First note that if $n$ is written in the Fibonacci basis (as a sum of distinct Fibonacci numbers containing no neighbors), then the representation of $f(n)$ is just that of $n$ with a 0 in the end. The proof goes by induction: it is true for $n=0$. Suppose $n>0$. Then $r$ will be such that $f(r)=n$, if the last digit of the Fibonacci of $n$ is zero, or $f(r)=n-1$, if it is one. Then $f(n)=n+r+n-f(r)$. If the last digit of the Fibonacci of $n$ is zero, then $r$ is obtained by deleting the last digit from $n$. So $f(n)=n+r$ is the sum of the Fibonacci numbers used in the representation of $n$ and its respective antecessors in the Fibonacci sequence, resulting in the subsequent Fibonacci numbers, which is exactly $n$ with a zero at its right.

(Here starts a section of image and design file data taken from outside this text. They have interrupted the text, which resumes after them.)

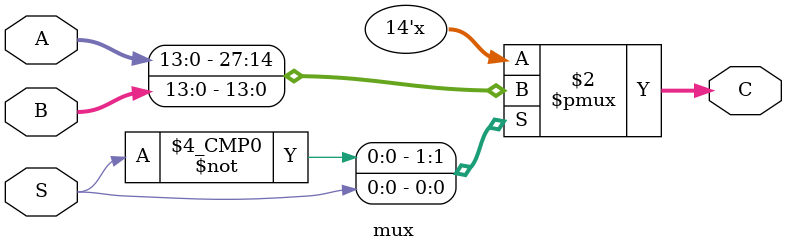
<source format=sv>
module mux
  #(
    parameter int bW=14  // Bitwidth
    )
	(
	input logic [bW-1:0] A,   //Input 1 
	input logic [bW-1:0] B,   //Input 2
	output logic [bW-1:0] C,  //Output
	input logic S		  //Select
	);

	always @ (*) begin
		case (S)
			1'b0: C = A;
			1'b1: C = B;
			default: C = 0;
		endcase
	end

endmodule

</source>
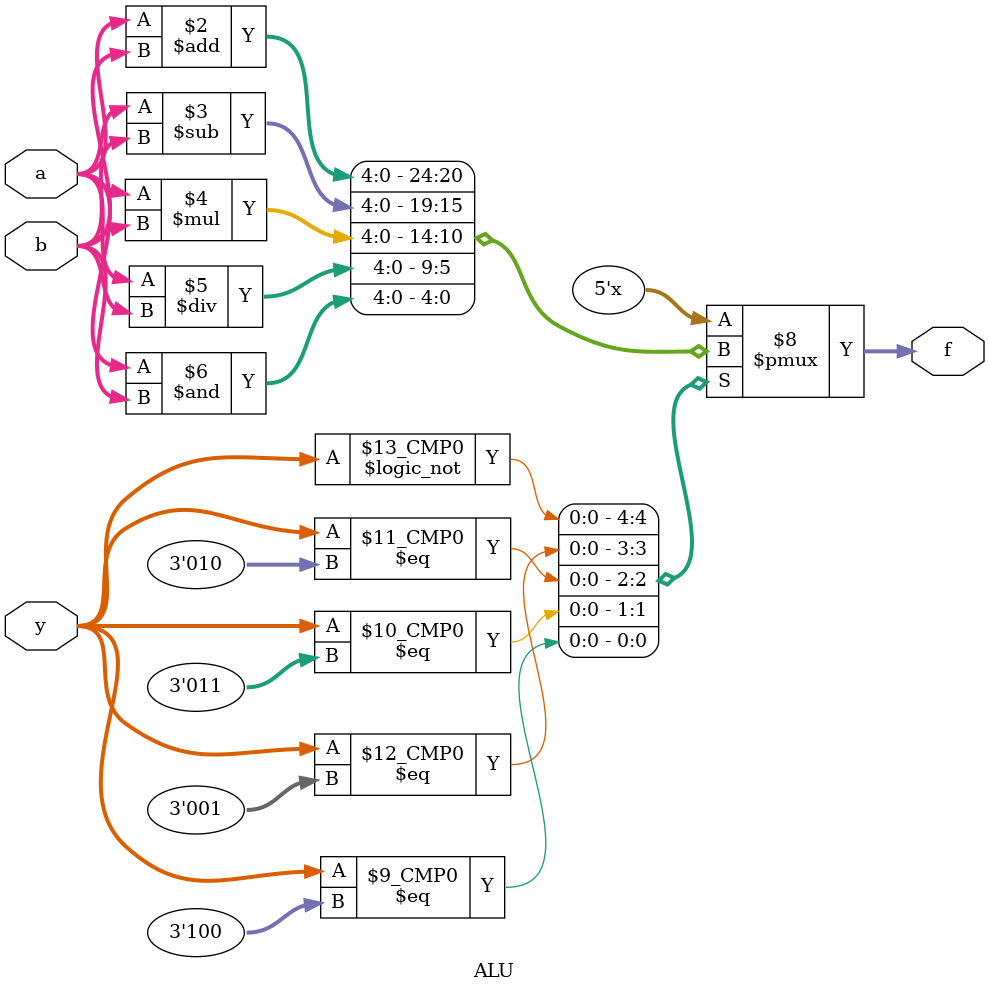
<source format=v>
`timescale 1ns / 1ps


module ALU(f, a, b, y);
input [3:0]a,b;
input [2:0]y;
output reg [4:0]f;


parameter add =3'b000, sub =3'b001 , mul =3'b010, div =3'b011, andpr =3'b100;
always@(a,b,y)
begin
case (y)
add: f = a + b ;
sub: f = a - b ;
mul: f = a*b ;
div: f = a/b ;
andpr: f = a&b ;
endcase
end
endmodule

</source>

If the last digit of the Fibonacci of $n$ is zero, then $r$ is still obtained by deleting the last digit from $n$, but $f(n)=n+1+r$. Note that $n-1$ ends with a zero, so summing $r$ will do the same thing as the preceding case; and we're substituting the rightmost digit one with 2, which corresponds to a rightmost 10.

Now, express $n$ and $f(n)$ by using the closed form for Fibonacci numbers $F_k=\frac{1}{\sqrt{5}}({\varphi }^k-(-\varphi {)}^{-k})$, and note that we cannot use two consecutive Fibonacci numbers in base Fibonacci, so $|f(n)-\varphi \cdot nZ|<{\varphi }^{-1}(1+{\varphi }^{-2}+{\varphi }^{-4}+\dots )=\frac{{\varphi }^{-1}}{1-{\varphi }^{-2}}=1$, that is, $f(n)-1<\varphi n<f(n)+1$. Thus if $m\le \varphi n$ then $m<f(n)+1⟺m\le f(n)$ and the match is tough; if $m\ge \varphi n+1$ then $m>f(n)-1+1=f(n)$ and the match is not tough.